This holiday season, think recycling or composting, when you think packing peanuts.

Packing peanuts are the small, light, foamy materials added to boxes to protect products during shipping.

Their success as a packaging material means recipients face disposal dilemmas. What do you do with them?

Because they consist of around ninety-nine percent air, their bulkiness in large quantities creates storage problems. Throwing them out means they end up in landfills.

Peanut manufacturers recognized this dilemma and now offer two additional disposal options, recycling or composting.

Recycling is the option of choice for peanuts made from polystyrene, a plastics polymer often called styrofoam.

The Plastic Loose Fill Council, created in 1991, maintains an on line data base consisting of over 1,500 places in the United States that accept packing peanuts for recycling.

Concerns about the environmental costs associated with the oil-based, non-degradable characteristics of polystyrene peanuts led to the development of biodegradable starch based peanuts.

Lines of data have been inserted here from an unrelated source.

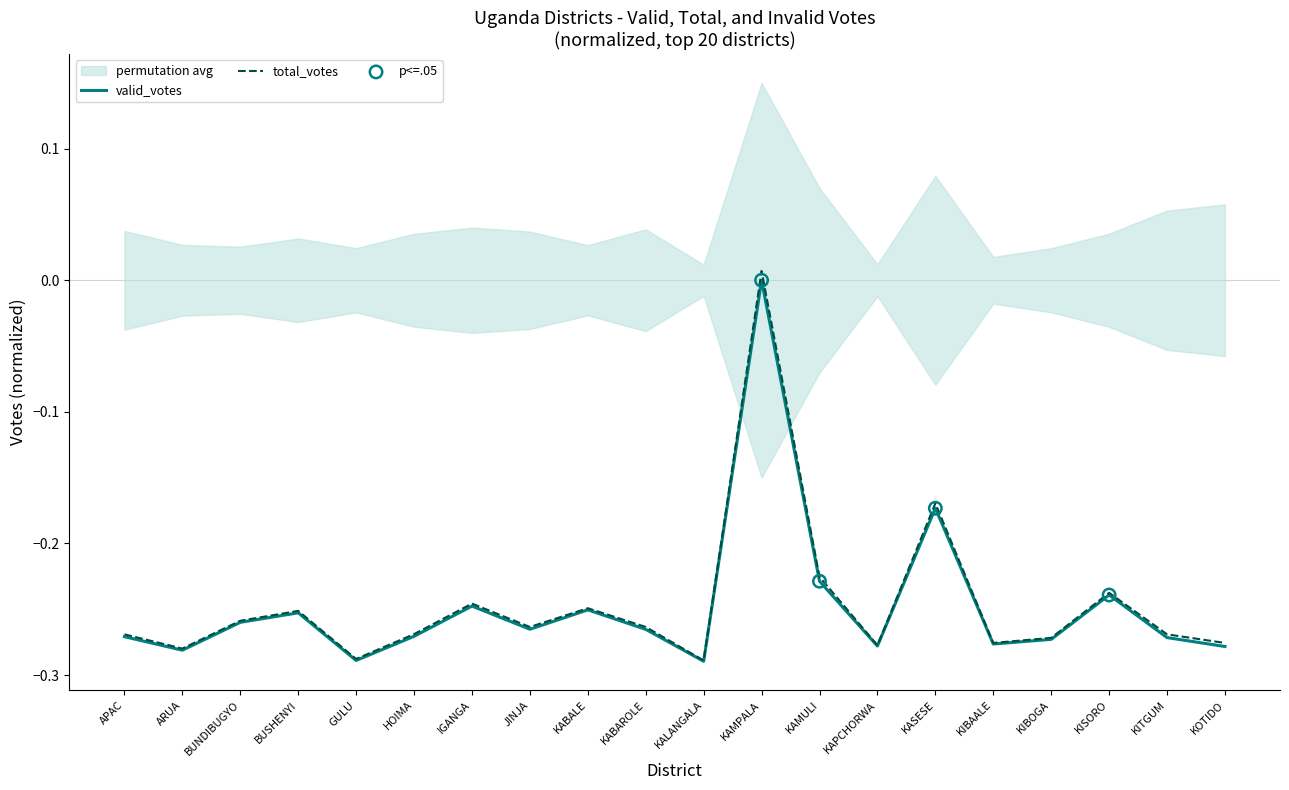

Which series has the widest spread of Y values?

total_votes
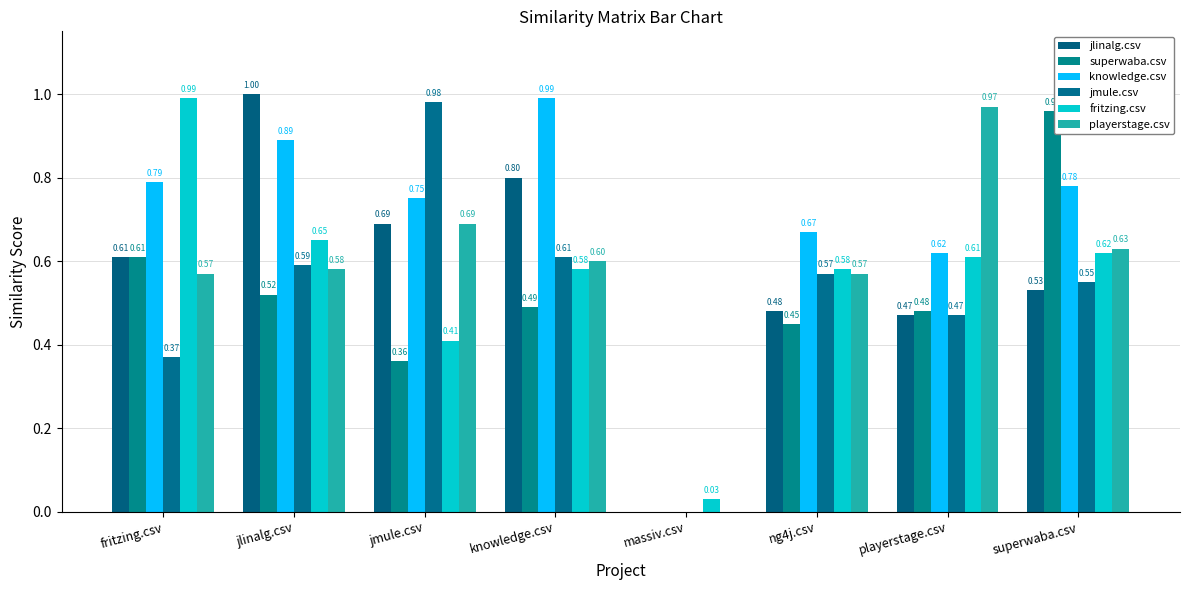

How many groups of bars are there?

8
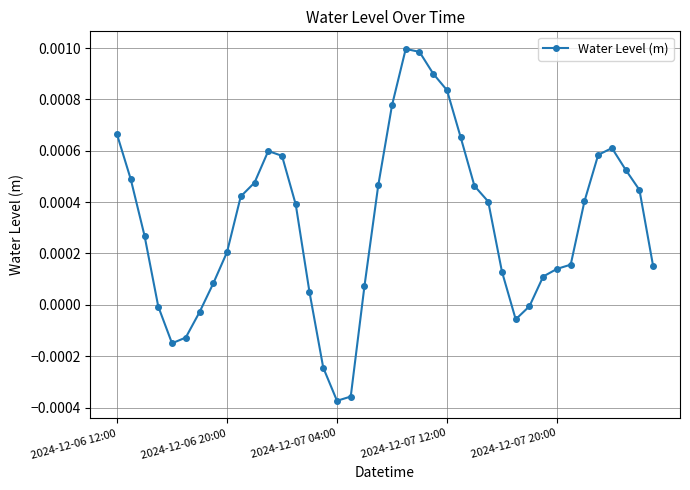

True or false: there are more than 0 points higher than both neighbors.

True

They keep products safe during shipping and easily dissolved in water without creating chemical residues.

You can put them on your compost pile for easy, earth-friendly, disposal. (Please note, if they do not dissolve in water, do not place them on your compost pile.)

There is no easy answer to the question of which type of packing peanut is better for the environment. The environmental production and shipping costs associated with starched based peanuts, make for difficult comparisons between the two products.

For example, it might be difficult to argue that the environmental costs associated with polystyrene peanuts, that are recycled and used on ten separate occasions, are greater than the environmental costs associated with the production and shipping of starch based peanuts that are disposed of after one use.

Consumer choice will eventually answer the question. Since biodegradable packing peanuts cost at least twice as much as their polystyrene counterparts, consumers will choose between biodegradable peanuts that add to up-front shipping costs and non-biodegradable peanuts that add a back-end transportation cost of a trip to the recycling center.

Until then, when you think packing peanuts, think recycle or compost.